Cuando comenzaba a considerar que había cometido algún error de interpretación, un pequeño resquicio en la espesura me hizo alumbrar esperanza. Desde un trasfondo verde, la luz grisácea afloraba súbita, como una flor que se abre, dejando a su paso un olor a néctar y a madera seca. Miré a mí alrededor, hacia el desfiladero, pero allí no había nadie. Tuve la sensación de que cruzar ese pequeño trecho hacia la espesura estaba prohibido por los monjes, aunque, para mí, significaba la oportunidad de descubrir algo nuevo. Así pues, me adentré en la espesura zafándome de arbustos y matorrales. Salí hacia una zona boscosa alfombrada de ortigas. Poco después, desde lo alto de un pequeño páramo, pude ver los tejados verdes del templo que se alejaban nebulosos. Las ortigas dejaron paso a la tierra húmeda. Escuché un tenso crujido. La textura de lo que había debajo de mis pies me sobresaltó. Eran coles, y, más adelante, había rábanos, así como, también, una especie de tubérculo enorme. A la derecha del huerto, una cabaña.

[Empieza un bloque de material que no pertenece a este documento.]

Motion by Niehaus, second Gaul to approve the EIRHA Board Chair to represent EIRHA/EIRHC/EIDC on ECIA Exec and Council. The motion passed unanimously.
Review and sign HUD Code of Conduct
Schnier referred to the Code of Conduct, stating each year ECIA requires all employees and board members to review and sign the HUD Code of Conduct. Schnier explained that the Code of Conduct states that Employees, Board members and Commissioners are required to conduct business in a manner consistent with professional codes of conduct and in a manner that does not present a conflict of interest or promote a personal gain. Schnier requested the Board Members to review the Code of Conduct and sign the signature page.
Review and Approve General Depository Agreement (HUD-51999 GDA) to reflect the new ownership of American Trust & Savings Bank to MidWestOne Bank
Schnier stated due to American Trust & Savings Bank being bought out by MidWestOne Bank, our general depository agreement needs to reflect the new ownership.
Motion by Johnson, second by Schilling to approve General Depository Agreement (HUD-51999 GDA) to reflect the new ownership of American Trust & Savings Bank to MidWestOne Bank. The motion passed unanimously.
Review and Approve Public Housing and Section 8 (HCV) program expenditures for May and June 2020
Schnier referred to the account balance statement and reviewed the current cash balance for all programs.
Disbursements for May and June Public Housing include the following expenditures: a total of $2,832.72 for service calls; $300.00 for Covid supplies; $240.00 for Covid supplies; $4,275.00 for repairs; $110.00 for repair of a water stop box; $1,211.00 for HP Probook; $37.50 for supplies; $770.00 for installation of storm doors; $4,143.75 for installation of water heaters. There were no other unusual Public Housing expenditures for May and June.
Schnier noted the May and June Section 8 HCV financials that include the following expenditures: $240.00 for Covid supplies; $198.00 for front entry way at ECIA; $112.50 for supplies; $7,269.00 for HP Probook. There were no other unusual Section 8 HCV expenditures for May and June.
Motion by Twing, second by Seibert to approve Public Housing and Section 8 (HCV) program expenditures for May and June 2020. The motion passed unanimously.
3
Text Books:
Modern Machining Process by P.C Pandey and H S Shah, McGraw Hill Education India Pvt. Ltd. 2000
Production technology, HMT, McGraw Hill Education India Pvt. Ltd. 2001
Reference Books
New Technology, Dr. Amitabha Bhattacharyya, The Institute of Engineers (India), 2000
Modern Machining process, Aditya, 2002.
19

Aporreé la puerta y unas astillas se me clavaron en el canto de la mano derecha. Aunque no había nadie, ni siquiera soplaba el viento, aquella siniestra construcción de madera crujía y hacia ruidos como si se quejara de mi presencia. Tuve que limpiar los cristales de las ventanitas, que tenían roña de meses, para poder ver qué había en el interior. Una cama, un fregadero, todo estaba bien dispuesto para el huésped. Noté una punzada en mi mano derecha. Al levantarla, una gota de sangre se deslizó hacia el suelo terroso mientras la cabaña hacía ruidos inconexos. Me apreté la herida con el dedo pulgar de la otra mano y volví a subir el páramo. Desde allí ya no se divisaba la cabaña, pero escuché a lo lejos las voces irritadas de algunos practicantes de wushu. Una nube con forma de cerebro se posó sobre uno de los tejados verdes del templo. Llevaba conmigo una sensación extraña y lúcida como es la que emana de la soledad y la invisibilidad.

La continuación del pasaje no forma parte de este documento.